Jimmy Carter didn’t hesitate when asked how he would feel about running for president today. “I couldn’t possibly do it, because I have very little money,” the 90-year-old said at a press conference during a recent visit to Wilkes-Barre. “And now it takes $200 million if you want any chance to get the Democratic or Republican nomination.” Since 1976, when Mr. Carter, a Democrat, became the 39th president of the United States, campaigns — and financing them — have changed dramatically. In the early 1970s, individuals and organizations were limited as to what they could contribute to political campaigns. But campaign financing has been reshaped over the past 40 years due to a series of U.S. Supreme Court decisions.
Now donors can contribute as much as they want to as many candidates as they want, and in each election cycle presidential candidates are finding the field more and more crowded — and expensive.

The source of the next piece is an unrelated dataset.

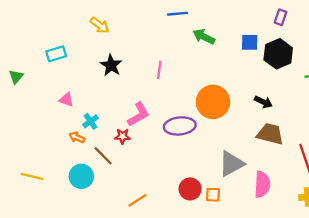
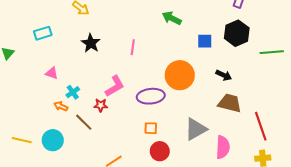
blue square: (250, 42) -> (205, 41), moved
cyan circle: (81, 176) -> (53, 140), moved
orange square: (213, 195) -> (151, 128), moved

“When I ran against Gerald Ford, who was the incumbent president, you know how much money I raised?” Mr. Carter said to the media assembled in a room of the Mary Stegmaier Mansion.
“Zero,” Mr. Carter said. “And President Ford raised zero. And four years later when I ran against Ronald Reagan, zero. We didn’t raise any money. So we weren’t obligated to any special interest groups, and now, of course, very wealthy people are giving unlimited amounts of money, almost, because of the Supreme Court ruling on Citizens United.”